Ivan Kalina, high school graduation, Pilsen, 1960
Ivan Kalina, high school graduation, Pilsen, 1960
photo: Private archive of Ivan Kalina

Ivan Kalina was born on November 10, 1942 in Pilsen. His father Václav Kalina had a company with dental technology, his mother stayed in the household where two of Ivan’s step-brothers lived with them. In 1945, a witness experienced the bombing of Pilsen and overflights of Allied air unions. After liberation, he met American soldiers, for whom his older brother worked as an interpreter. February 1948 marked the end of his father’s business and later the emigration of Ivan’s step-brother Bohuslav to the West. As a primary school student, he experienced mass protests in the spring of 1953 against the announced monetary reform - the so-called Pilsen Uprising. During his high school studies, the witness began performing in a school theater ensemble. Over time, he went through up to eight ensembles, gaining the most experience in the studio at the J. K. Tyl Theater. Although he did not get into the long-desired acting studies, at the age of eighteen he began his first engagement at the theater in Varnsdorf. He began his basic military service in the autumn of 1961 at the Zelená Hora chateau near Nepomuk.
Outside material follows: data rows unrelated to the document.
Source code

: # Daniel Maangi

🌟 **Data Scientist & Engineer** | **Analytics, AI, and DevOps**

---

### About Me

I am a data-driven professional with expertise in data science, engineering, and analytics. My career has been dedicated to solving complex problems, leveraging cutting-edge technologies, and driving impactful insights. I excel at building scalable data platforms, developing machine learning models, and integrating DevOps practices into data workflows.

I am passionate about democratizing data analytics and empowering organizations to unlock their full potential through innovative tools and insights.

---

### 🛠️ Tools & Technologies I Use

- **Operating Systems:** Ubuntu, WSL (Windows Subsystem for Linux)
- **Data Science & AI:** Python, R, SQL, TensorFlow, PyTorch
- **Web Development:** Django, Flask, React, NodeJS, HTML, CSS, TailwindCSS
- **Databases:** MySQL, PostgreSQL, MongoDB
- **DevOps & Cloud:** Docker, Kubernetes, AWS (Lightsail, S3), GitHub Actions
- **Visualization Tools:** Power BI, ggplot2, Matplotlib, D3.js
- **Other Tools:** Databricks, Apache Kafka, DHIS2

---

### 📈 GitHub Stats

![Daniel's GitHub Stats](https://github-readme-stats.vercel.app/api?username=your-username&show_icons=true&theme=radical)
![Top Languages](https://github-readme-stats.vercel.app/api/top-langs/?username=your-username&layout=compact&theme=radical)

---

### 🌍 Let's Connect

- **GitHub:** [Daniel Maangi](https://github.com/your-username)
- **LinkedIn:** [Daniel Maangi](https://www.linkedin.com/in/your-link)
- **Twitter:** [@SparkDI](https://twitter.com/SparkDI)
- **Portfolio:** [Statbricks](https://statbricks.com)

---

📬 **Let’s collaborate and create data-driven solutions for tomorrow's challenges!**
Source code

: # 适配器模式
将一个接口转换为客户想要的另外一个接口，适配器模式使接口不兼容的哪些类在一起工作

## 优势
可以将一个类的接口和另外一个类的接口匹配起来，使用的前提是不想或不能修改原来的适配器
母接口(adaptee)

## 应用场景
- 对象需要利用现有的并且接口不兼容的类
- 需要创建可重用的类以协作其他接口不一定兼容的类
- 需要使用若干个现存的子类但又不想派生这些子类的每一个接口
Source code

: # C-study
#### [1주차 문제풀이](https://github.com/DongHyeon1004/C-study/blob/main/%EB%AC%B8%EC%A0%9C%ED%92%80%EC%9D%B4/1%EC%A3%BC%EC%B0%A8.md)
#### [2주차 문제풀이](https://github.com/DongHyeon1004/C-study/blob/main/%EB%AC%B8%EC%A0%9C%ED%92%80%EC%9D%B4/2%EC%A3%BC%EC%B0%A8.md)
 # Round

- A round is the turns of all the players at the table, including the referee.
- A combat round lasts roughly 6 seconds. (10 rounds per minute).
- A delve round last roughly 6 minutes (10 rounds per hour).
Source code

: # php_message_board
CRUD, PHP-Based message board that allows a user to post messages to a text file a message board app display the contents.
In the second half of October 1962, he experienced combat activation of his anti-aircraft unit during the Caribbean crisis. In November 1962, he married actress Božena Nevrlková. After the military service he started engagements in Olomouc and Jihlava, in 1966 he became a member of the theater ensemble in the then Gottwald. In the days of August 1968, he took part in anti-occupation protests at the theater and during the autumn he performed in anti-totalitarian productions. In July 1989, he signed the petition A Few Sentences. In November 1989, Ivan Kalina became one of the leading figures of the Velvet Revolution at the Gottwald Theater. Since 1990, he was leading the theater for eight years. He later devoted himself to acting again and retired in 2004, but occasionally plays to this day (2019).